La propaganda gender è attiva anche in Giappone. Il quotidiano online Japan Today ha infatti recentemente riportato la notizia che la casa editrice giapponese Otsuki Shoten ha in catalogo la pubblicazione di una serie di quattro libri rivolti ai bambini della scuola elementare per “istruirli” riguardo il mondo LGBT+.

L’iniziativa rientra nell’ambito di una serie di misure promosse a livello istituzionale dal ministero dell’istruzione nipponico per “normalizzare” l’ “amore” lesbico, gay, bisessuale e transgender fin dai primi anni di scuola e stimolare il dialogo e il confronto tra insegnanti e bambini circa l’esistenza di differenti ed equivalenti orientamenti sessuali possibili.

Watashirashiku, LGBTQ” questo è il titolo della serie tradotto dal libro inglese intitolato “Living Proud! Growing up Lgbtq” di Robert Rodi e Laura Ross.

I quattro volumi sono lunghi circa 64 pagine ciascuno e verranno venduti a 2.160 yen per titolo (circa 19,40 dollari).

Yu Iwashita, il caporedattore della Otsuki Shoten, presentando l’iniziativa ha sottolineato l’importanza che tali libri vengano resi «prontamente disponibili nelle biblioteche e nelle scuole, per rispondere alle domande di chiunque se ne ponga».

Di seguito i titoli dei 4 volumi che prima della loro pubblicazione sono stati sottoposti all’occhio vigile della LGBT Law Federation:

PER I PIU’ PICCOLI

Per i bambini più piccoli, la Popular Publishing Co. di Tokyo ha pubblicato un’ulteriore serie “educativa” in tre volumi, intitolata Iro-iro na Sei, Iro-iro na Ikikata («diversi orientamenti sessuali, diversi stili di vita»), illustrati in stile manga, utilizzando colori vivaci e sgargianti per stimolarne il consumo da parte dei piccolissimi bambini della scuola elementare.

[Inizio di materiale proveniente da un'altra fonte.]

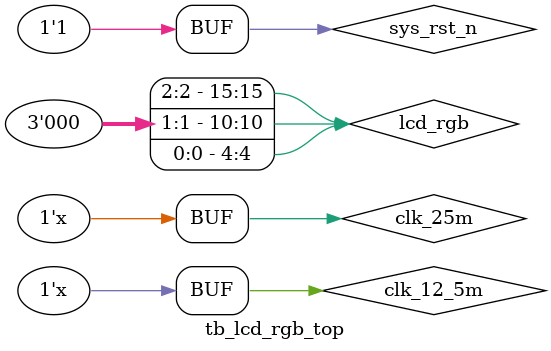
<source format=v>

`timescale  1ns/1ns                     //定义仿真时间单位1ns和仿真时间精度为1ns

module  tb_lcd_rgb_top;              

//parameter  define
parameter  PERIOD_40 = 40;              //时钟周期
parameter  PERIOD_80 = 80;              //时钟周期

//reg define
reg          clk_25m;                   //时钟信号
reg          clk_12_5m;                 //时钟信号
reg          sys_rst_n;                 //复位信号
reg  [7:0]   wave_data;

//wire define
wire         lcd_de ;
wire         lcd_hs ;
wire         lcd_vs ;
wire         lcd_clk;
wire [15:0]  lcd_rgb;
wire         lcd_rst;
wire         lcd_bl ;   
wire         ui_data_req  ;
wire [8:0]   wave_addr    ;
wire         wave_data_req;
wire         wr_over      ;
wire [15:0]  lcd_id       ;

//*****************************************************
//**                    main code
//*****************************************************

//给输入信号初始值
initial begin
    clk_25m     <= 1'b0;
    clk_12_5m   <= 1'b0;  
    sys_rst_n   <= 1'b0;               //开始复位
    #(PERIOD_80+1)  sys_rst_n <= 1'b1; //复位信号信号拉高
end

//25Mhz的时钟，周期则为1/25Mhz=40ns,所以每20ns，电平取反一次
always #(PERIOD_40/2) clk_25m = ~clk_25m;
//12.5Mhz的时钟，周期则为1/12.5Mhz=80ns,所以每40ns，电平取反一次
always #(PERIOD_40/2) clk_12_5m = ~clk_12_5m;

//产生测试数据
always @(posedge clk_25m or negedge sys_rst_n) begin
    if(!sys_rst_n) 
        wave_data <= 8'd0;
    else if(wr_over)
        wave_data <= 8'd0;
    else if(wave_data_req)
        wave_data <= wave_addr;
end

//LCD ID = 16'h4342
assign lcd_rgb[4] = 1'b0;
assign lcd_rgb[10] = 1'b0;
assign lcd_rgb[15] = 1'b0;

//例化LCD顶层模块
lcd_rgb_top u_lcd_rgb_top(
    .clk_25m         (clk_25m  ),
    .clk_12_5m       (clk_12_5m),
    .rst_n           (sys_rst_n),
              
    .lcd_de          (lcd_de ),
    .lcd_hs          (lcd_hs ),
    .lcd_vs          (lcd_vs ),
    .lcd_clk         (lcd_clk),
    .lcd_rgb         (lcd_rgb),
    .lcd_rst         (lcd_rst),
    .lcd_bl          (lcd_bl ),
               
    .v_shift         (10'd0),
    .v_scale         ({1'b1,4'd2}),    //垂直方向放大两倍
    .trig_line       (8'd150),         //触发电平
    .outrange        (1'b0),
    .ui_pixel_data   (16'h5555),
    .wave_data       (wave_data),
    .ui_data_req     (ui_data_req  ),
    .wave_addr       (wave_addr    ),
    .wave_data_req   (wave_data_req),
    .wr_over         (wr_over      ),
    .lcd_id          (lcd_id       )
    );
    
endmodule

</source>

Un insegnante della prefettura di Tochigi ha giustificato la bontà del progetto spiegando come la scuola debba necessariamente adeguarsi nei confronti delle nuove realtà in materia di stili sessuali:

Le indagini più recenti mostrano come in ogni classe, per ciascun ordine e grado del sistema scolastico giapponese, ci sia almeno uno studente proveniente da una famiglia LGBT. Per costruire un rapporto di fiducia con gli studenti, è importante per gli insegnanti acquisire una conoscenza adeguata “.

RI-EDUCAZIONE GENDER

La propaganda gender non conosce limiti di sorta. Dall’Italia al Giappone la parola d’ordine è “normalizzare” ogni genere di tendenza sessuale, fin dai banchi di scuola, in maniera da allevare nuove generazioni di giovani forzatamente rie-educati al nuovo diktat etico globale.